Drugs that eliminate bronchospasm occupy an important place not only during exacerbation, but also as a basic therapy for chronic inflammation. But in the latter case, preference is given to prolonged forms (salmeterol, formoterol, tiotropium bromide) and combined drugs (Berodual, Spiolto Respimat, Anoro Ellipta). In severe cases of obstructive bronchitis, theophyllines are added. Inhaled corticosteroids, such as fluticasone, beclomethasone, or budesonide, are indicated for the same category of patients. Like bronchodilators, they are used for long-term (basic) therapy.

The presence of respiratory failure requires oxygen therapy. The set of recommended measures also includes influenza vaccination to prevent exacerbations. An important place in the rehabilitation program is occupied by individually selected breathing exercises, high-calorie and fortified diet. And the appearance of single emphysematous bullae may suggest their surgical removal, which favorably affects the ventilation parameters and the condition of patients.


Bronchitis is a very common disease of the respiratory tract.
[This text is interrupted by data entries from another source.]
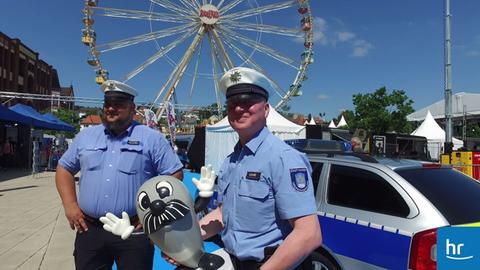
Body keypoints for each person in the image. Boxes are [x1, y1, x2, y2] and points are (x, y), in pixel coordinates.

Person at [168, 67, 322, 270]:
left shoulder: (283, 158)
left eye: (247, 102)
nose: (239, 109)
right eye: (232, 104)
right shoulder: (232, 160)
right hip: (234, 260)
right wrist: (184, 241)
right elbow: (223, 213)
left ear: (266, 109)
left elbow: (308, 234)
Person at [55, 79, 184, 270]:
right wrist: (70, 204)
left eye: (118, 104)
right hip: (89, 229)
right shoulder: (86, 136)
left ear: (133, 108)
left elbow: (174, 174)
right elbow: (64, 168)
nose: (111, 109)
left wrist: (150, 215)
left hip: (133, 230)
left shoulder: (151, 138)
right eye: (107, 104)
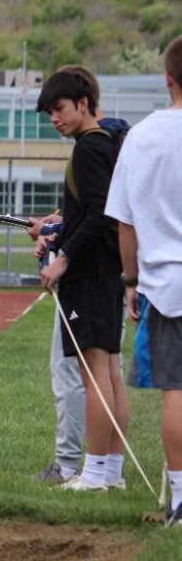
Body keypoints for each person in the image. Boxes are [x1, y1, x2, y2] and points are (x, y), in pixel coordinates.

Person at [28, 65, 131, 485]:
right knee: (109, 374)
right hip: (107, 273)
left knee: (94, 376)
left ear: (84, 103)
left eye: (60, 109)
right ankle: (112, 472)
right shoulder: (105, 144)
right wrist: (56, 232)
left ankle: (93, 473)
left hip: (89, 277)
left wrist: (63, 256)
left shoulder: (89, 147)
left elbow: (98, 212)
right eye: (49, 112)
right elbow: (95, 211)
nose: (55, 119)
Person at [106, 34, 182, 526]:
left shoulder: (144, 135)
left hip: (167, 283)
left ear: (167, 78)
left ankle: (181, 498)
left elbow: (125, 221)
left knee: (178, 390)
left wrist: (130, 281)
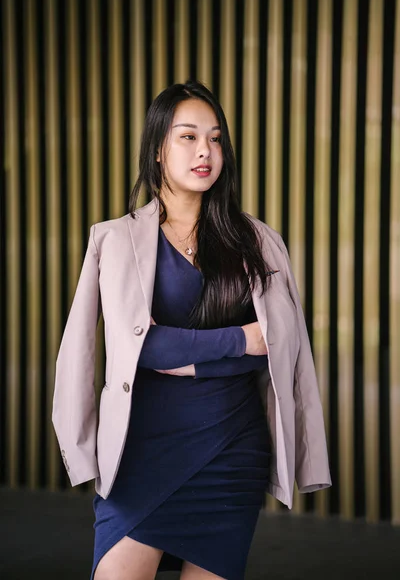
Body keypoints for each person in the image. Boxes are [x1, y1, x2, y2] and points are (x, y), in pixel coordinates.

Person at [52, 79, 331, 580]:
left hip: (231, 448)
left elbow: (277, 346)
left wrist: (189, 353)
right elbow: (141, 347)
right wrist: (238, 338)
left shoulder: (257, 241)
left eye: (216, 138)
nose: (206, 151)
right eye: (188, 137)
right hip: (142, 454)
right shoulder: (115, 241)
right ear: (158, 149)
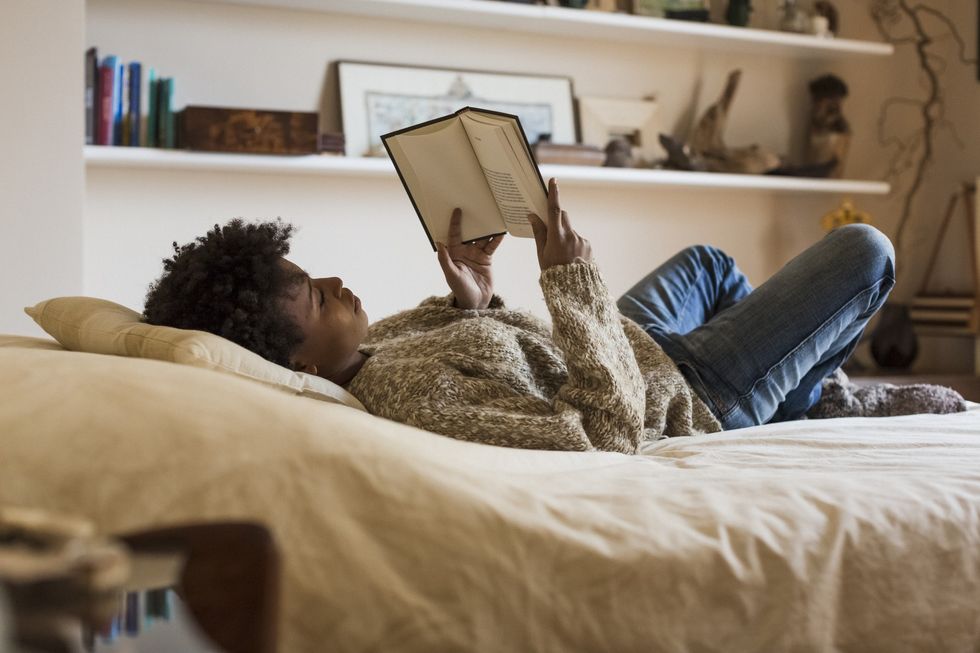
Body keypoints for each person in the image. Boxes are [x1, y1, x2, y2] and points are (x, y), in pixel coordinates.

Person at [143, 178, 965, 453]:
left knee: (711, 265)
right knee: (866, 252)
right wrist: (569, 284)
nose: (337, 279)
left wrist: (482, 294)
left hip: (629, 340)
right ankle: (813, 397)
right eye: (318, 295)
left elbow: (509, 347)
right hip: (681, 391)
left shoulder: (375, 347)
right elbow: (604, 430)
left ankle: (803, 386)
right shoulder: (413, 403)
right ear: (301, 366)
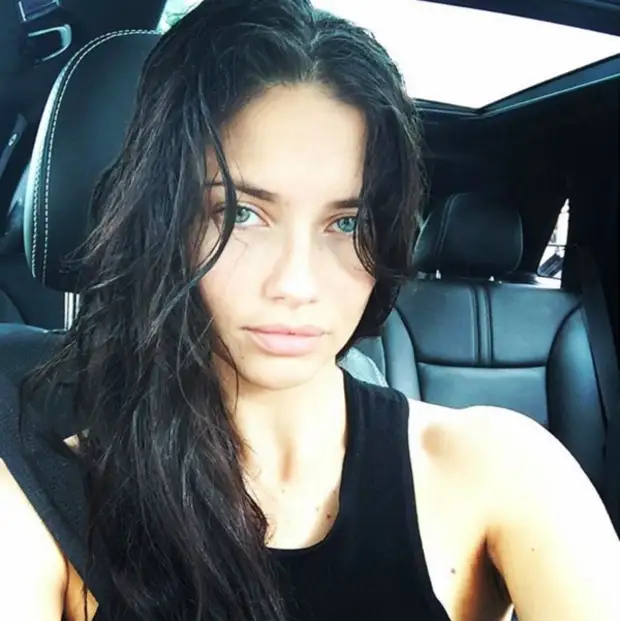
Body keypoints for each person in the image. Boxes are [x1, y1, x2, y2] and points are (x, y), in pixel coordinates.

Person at [0, 1, 619, 620]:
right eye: (240, 213)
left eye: (347, 222)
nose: (297, 284)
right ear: (164, 223)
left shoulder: (504, 467)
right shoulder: (42, 497)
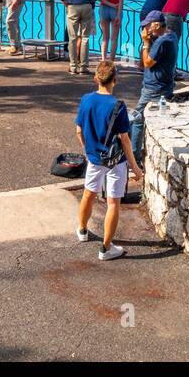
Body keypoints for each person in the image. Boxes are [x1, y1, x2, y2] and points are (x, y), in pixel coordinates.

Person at [75, 60, 143, 261]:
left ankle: (82, 230)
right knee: (113, 202)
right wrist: (135, 167)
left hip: (95, 157)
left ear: (96, 78)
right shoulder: (118, 106)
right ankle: (106, 248)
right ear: (115, 80)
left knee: (89, 194)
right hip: (115, 161)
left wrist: (87, 151)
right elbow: (125, 140)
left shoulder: (86, 100)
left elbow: (79, 131)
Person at [131, 11, 177, 161]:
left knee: (137, 119)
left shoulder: (161, 42)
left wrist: (145, 43)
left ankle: (134, 155)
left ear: (156, 25)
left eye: (147, 26)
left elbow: (147, 63)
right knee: (157, 119)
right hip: (164, 84)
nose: (146, 29)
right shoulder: (171, 36)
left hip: (154, 88)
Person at [55, 0, 104, 75]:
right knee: (85, 38)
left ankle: (73, 66)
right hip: (87, 6)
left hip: (72, 7)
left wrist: (63, 0)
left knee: (72, 38)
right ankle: (84, 67)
It occurs in acute or chronic form, but each of them has its own characteristics. Methods for diagnosing bronchial inflammation and methods for its treatment are reflected in international and regional recommendations that guide the doctor. The latter were created to improve the quality of medical care, and some have even been put into practice at the legislative level in the form of relevant standards.